Soldiers attacked in Philippines
About 2,000 soldiers and 500 regional police commandos were deployed to Lanao del Sur province to secure the special elections, elections commissioner Rene Sarmiento said. He said the gunmen fired at troops in the Masiu and Pualas townships early Saturday, slightly wounding one soldier. He said the situation was "now under control."
The Commission on Elections, Comelec, declared the May 14 polls a failure in 13 of 39 municipalities in Lanao del Sur, where election inspectors refused to man their posts because of threats from rival political clans, or because of conflicts of interest, Sarmiento said. "We cannot afford another failure of elections because it will not speak well of the Comelec and of the country in general," he said by telephone from the provincial capital of Marawi city. "We will be the laughing stock of the international community."
ABS-CBN television reported fist-fights among poll watchers of rival candidates who swapped accusations of manipulating the ballot in Kapai township. The report said there also was an attempt to let a child vote, and the head of a poll watchdog group saw one voter casting ballots three times.
The 13 Lanao del Sur towns together have about 96,400 voters, enough to affect the results of the balloting for 12 nationally elected senators, he said.
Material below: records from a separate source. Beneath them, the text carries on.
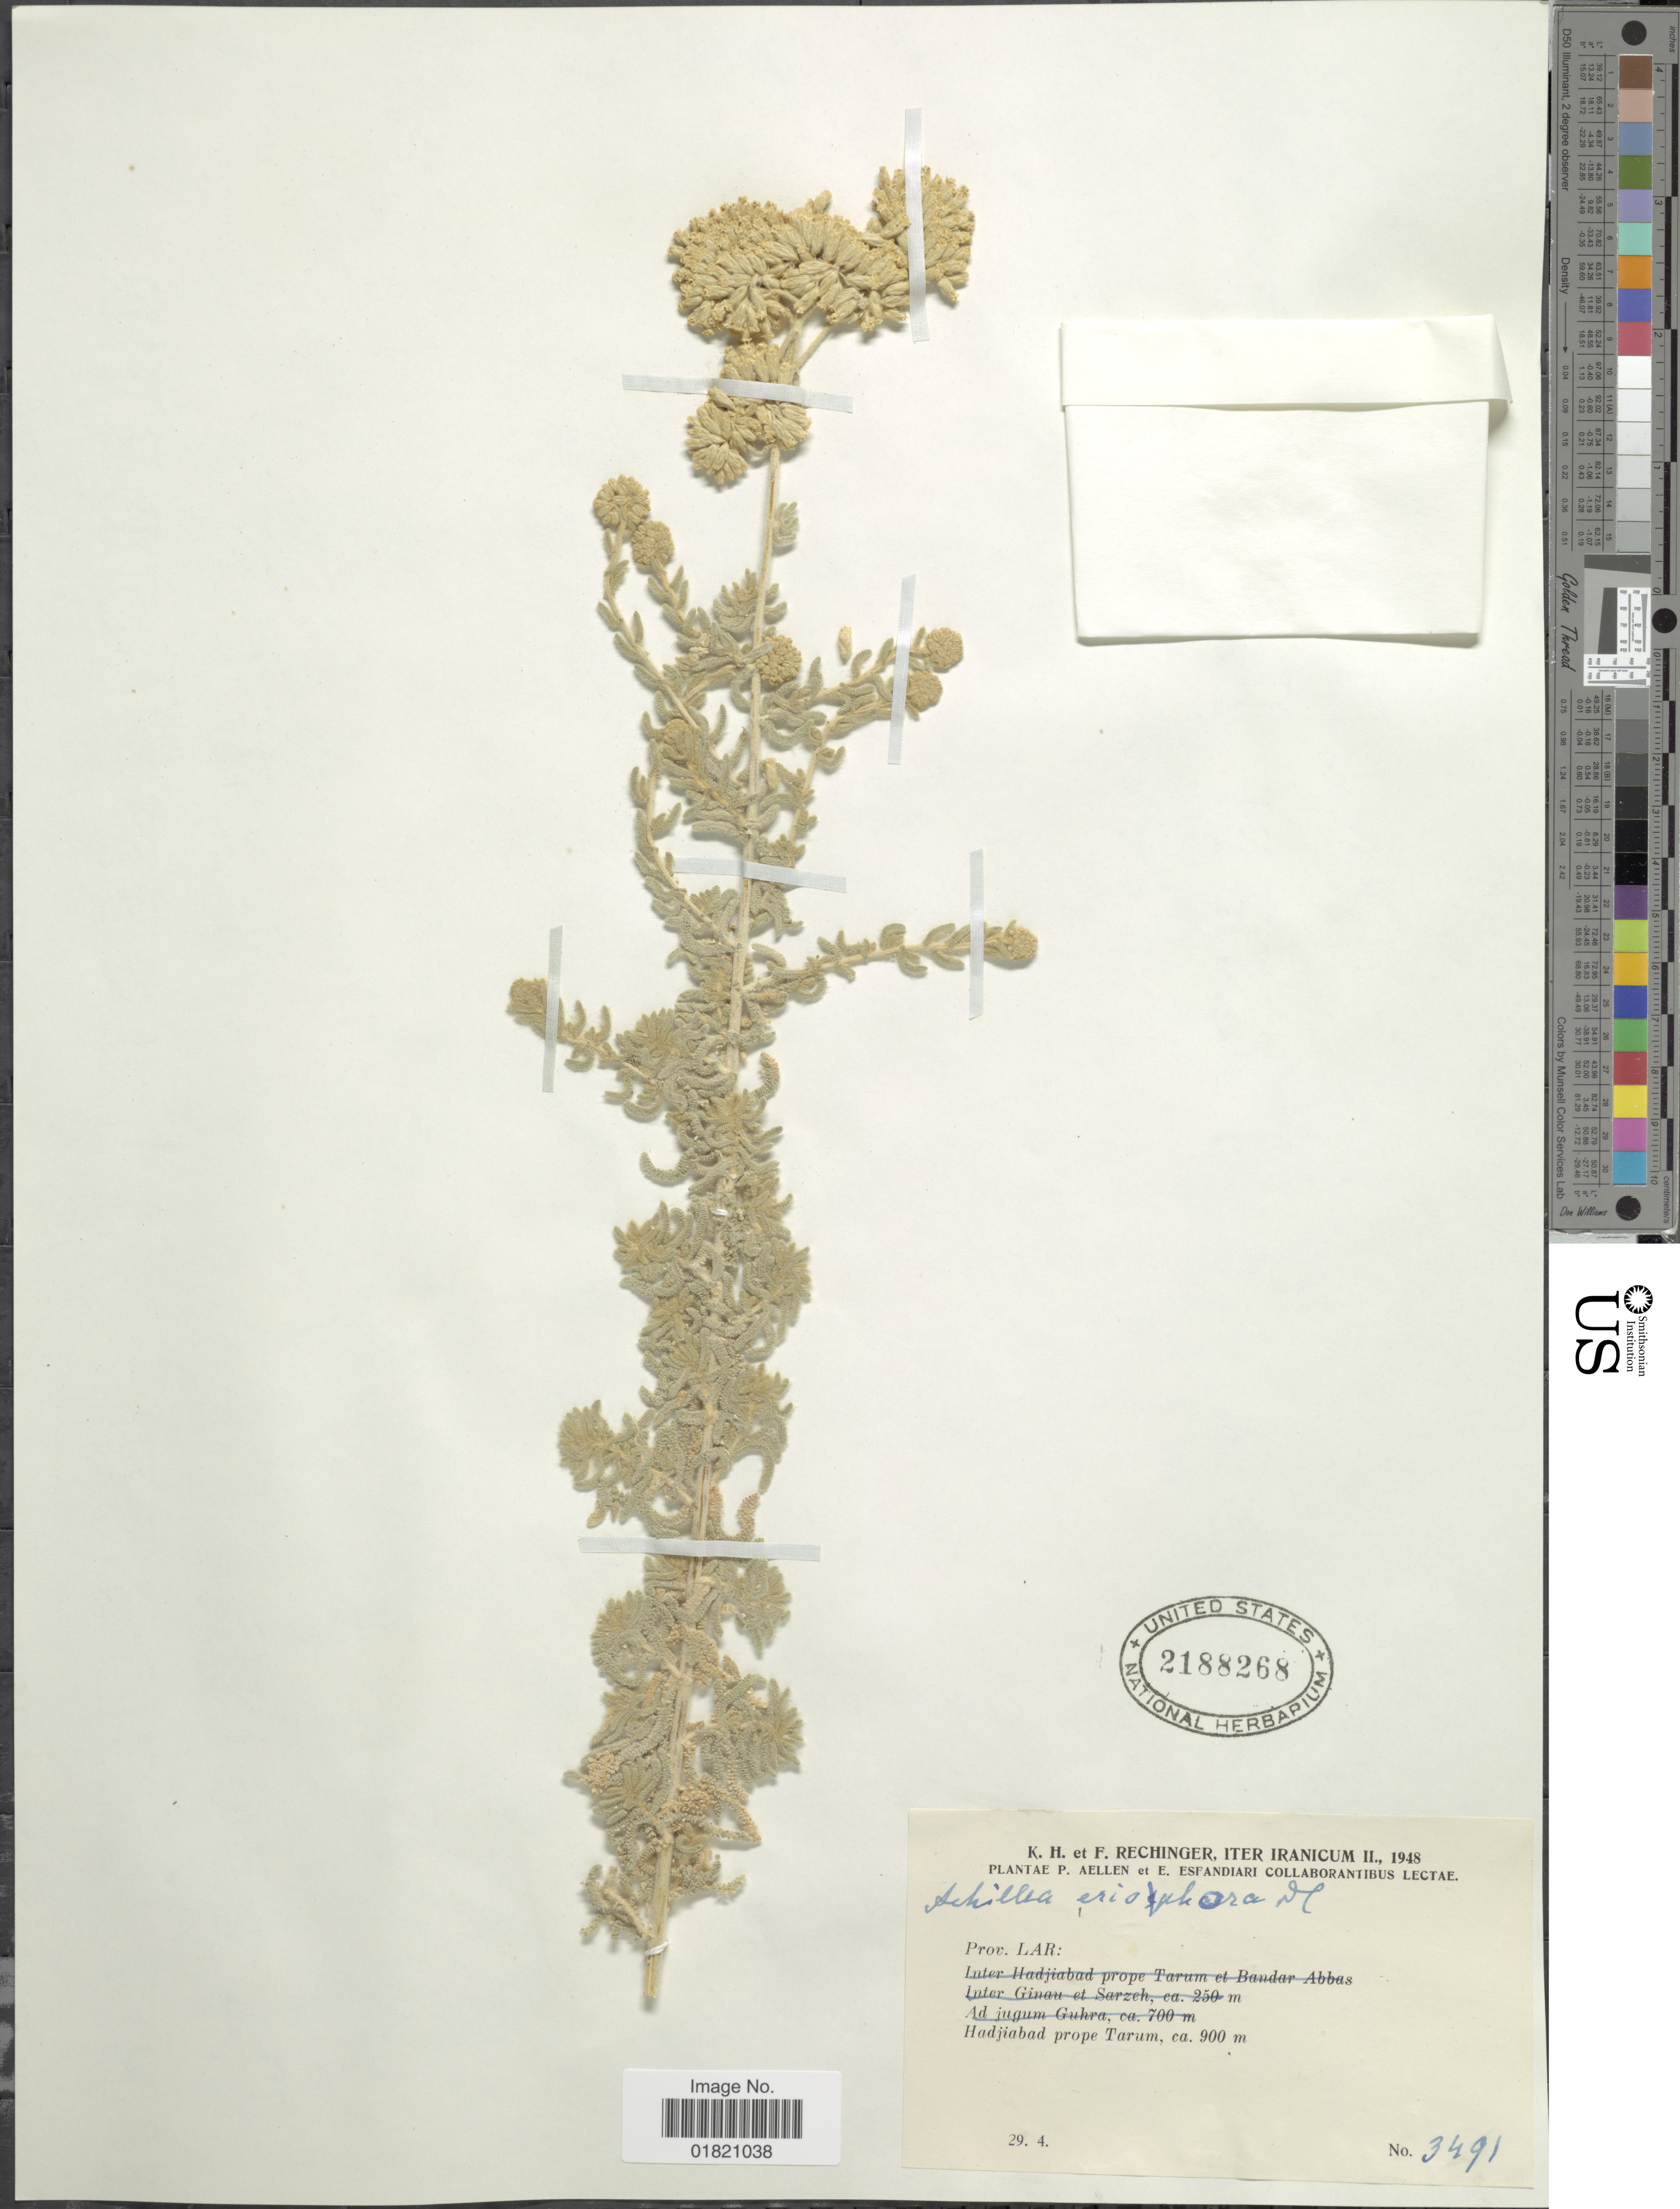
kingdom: Plantae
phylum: Tracheophyta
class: Magnoliopsida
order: Asterales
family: Asteraceae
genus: Achillea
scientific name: Achillea eriophora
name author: DC.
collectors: P. Aellen & E. Esfandiari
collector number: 3491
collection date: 1948-04-29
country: Iran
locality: Prov. Lar. Iranicum. Hadjiabad prope Tarum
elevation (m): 900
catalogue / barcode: US 2188268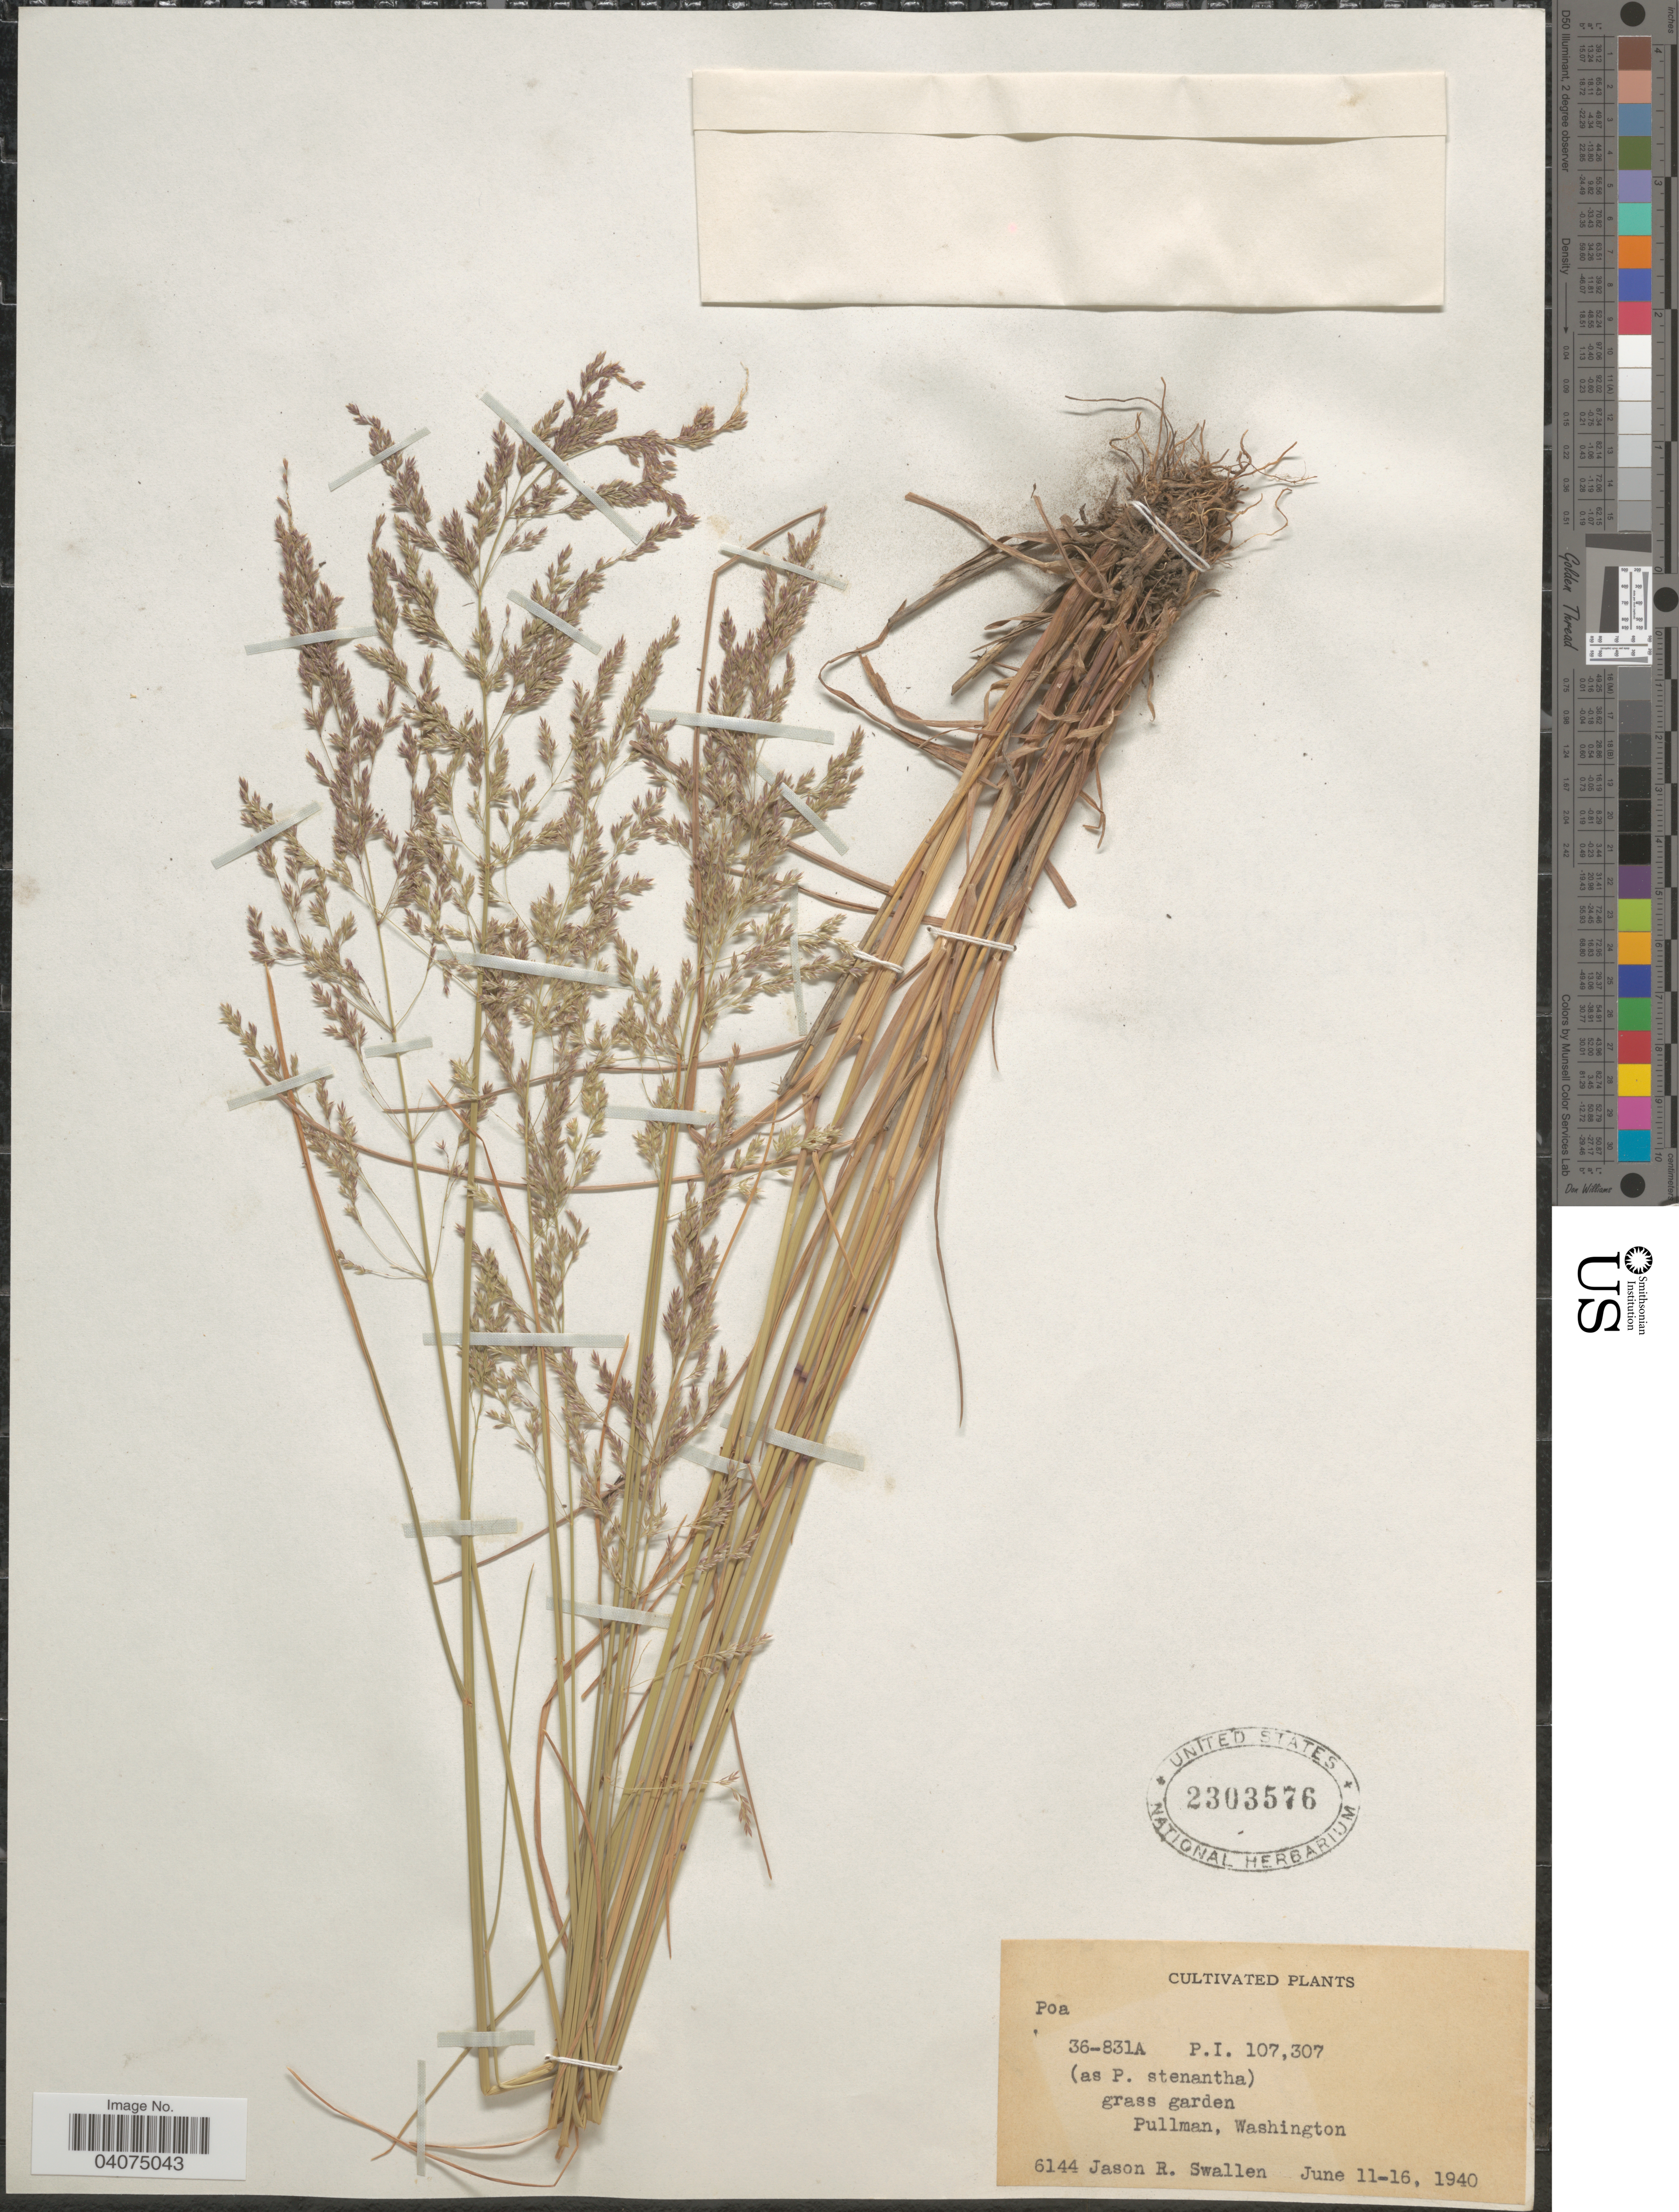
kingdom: Plantae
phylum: Tracheophyta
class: Liliopsida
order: Poales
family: Poaceae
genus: Poa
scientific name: Poa sp.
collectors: J. R. Swallen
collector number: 6144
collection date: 1940-06-11/1940-06-16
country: United States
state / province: Washington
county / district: Whitman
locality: Grass garden, Pullman.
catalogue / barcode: US 2303576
The slow manual count shows eight opposition candidates, two administration backers and two independents leading.
Meanwhile, the tabulation of results from another southern province, Maguindanao, remained suspended because of opposition allegations that ballots were "manufactured" to show administration candidates winning in the Senate race. Maguindanao has more than 300,000 voters.
An exit poll showed the opposition winning a majority of the 12 Senate positions, but President Gloria Macapagal Arroyo's allies say they won in most of the 220 districts in 81 provinces represented in the House of Representatives.
In all, more than 87,000 candidates ran for about 17,000 congressional, provincial, municipal and city posts.
Allegations of electoral fraud also marred the 2004 presidential election, when votes from Maguindanao and other provinces in a Muslim autonomous region went to Arroyo.
Arroyo has denied conspiring to rig the vote, but the allegations fueled two impeachment bids against her that were blocked by her allies in the House.